Commentaar: Nooit uitgeregeerd
In de wandelgangen aan het Binnenhof wordt het regelmatig gefluisterd: nog even en de coalitie is uitgeregeerd; de belangrijkste bezuinigingsoperaties, die het hart van het regeerakkoord vormen, zijn geheel of bijna geheel door het parlement geloodst. Als dat klopt, rijst de vraag: Hoe moeten VVD en PvdA de komende drie jaar –Kamerverkiezingen staan pas in maart 2017 op de rol– doorbrengen? Met uitgeput en ongeïnspireerd op de winkel passen?

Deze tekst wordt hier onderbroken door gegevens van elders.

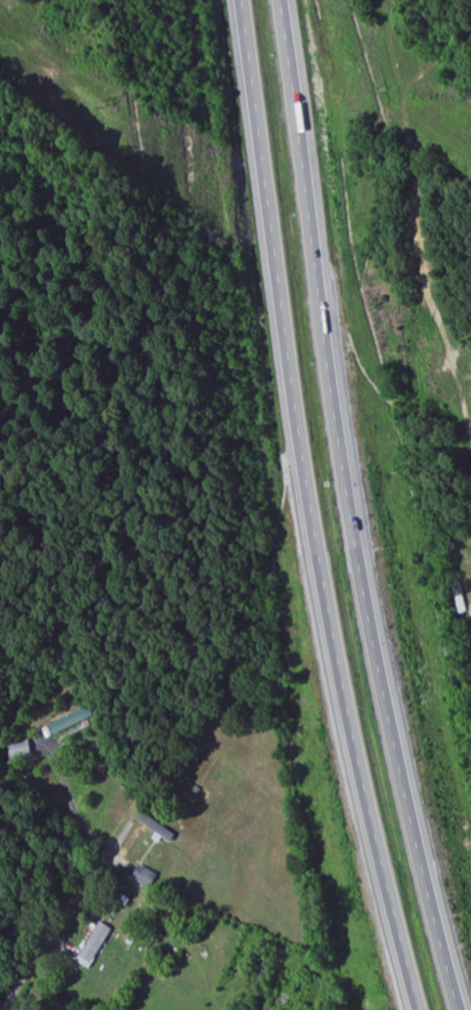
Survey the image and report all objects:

Wie het rapport ”Naar een lerende economie” van de Wetenschappelijke Raad voor het Regeringsbeleid (WRR) leest, beseft dat daar geen enkele noodzaak en aanleiding toe is. In dit in november vorig jaar uitgebrachte rapport luidt de WRR min of meer de noodklok over onze economie. Niet dat Nederland het momenteel zo slecht doet, maar decennia van welvaart hebben ons land wel gemakzuchtig gemaakt. Als we niet oppassen en nalaten om met name ons onderwijssysteem rigoureus te vernieuwen, dreigen we achterop te raken, waarschuwt de WRR. We moeten met z’n allen slimmer en wendbaarder worden om ons in de snel veranderende wereldeconomie staande te kunnen houden, schrijft de raad, die zijn advies vergezeld doet gaan van concrete aanbevelingen en aandachtspunten.
De reactie van het kabinet op dit doorwrochte advies viel tegen. „Het meeste wat erin staat doen we allang”, stelden de ministers Kamp (EZ) en Bussemaker (OCW) destijds al te sussend in een interview met de NRC. Premier Rutte koos deze week, in een Kamerdebat over het rapport, dezelfde verdedigingslinie, al ging hij wel akkoord met het voorstel van de Kamer om een ”toekomstfonds” van zo’n 100 miljoen euro te creëren waaruit innovaties en verbeteringen van de economie gefinancierd kunnen worden.
Dat laatste is natuurlijk niet verkeerd. Toch is het tegelijkertijd niet meer dan een eerste stapje. De grote vraag is namelijk wat de regering dan vervolgens met dat geld gaat doen en of die centen dan werkelijk ingezet gaan worden om het Nederlandse verdienvermogen te verbeteren.
Belangrijker nog dan zo’n toekomstfonds is dat politici tussen de oren krijgen dat gemakzucht en gearriveerdheid uit den boze zijn als het over onze economie en ons onderwijsbestel gaat. Als het klopt dat het Nederlandse onderwijs achteruit boert, dat op middelbare scholen een op de vijf lessen door een onbevoegde docent worden gegeven en dat leraren aan nascholing veel te weinig toekomen, moet dat bij bewindslieden en Kamerleden alarmbellen doen rinkelen.
Van politici mag worden verwacht dat zij niet te snel tevreden zijn met wat zij feitelijk al doen, maar dat zij in het maken van beleid steeds bezig zijn met de vraag: Is dit werkelijk voldoende? En: Wat kan ik nog meer doen? Toegespitst op het thema van de WRR: Hoe kan ik het beroepsonderwijs nog beter laten samenwerken met het bedrijfsleven, hoe kan ik het onderwijssysteem wendbaarder maken, hoe zorg ik dat onze uitgaven aan zorg en sociale zekerheid de uitgaven aan onderwijs niet verdringen? enzovoort.
Een coalitie die deze kwesties beetpakt, is nooit uitgeregeerd.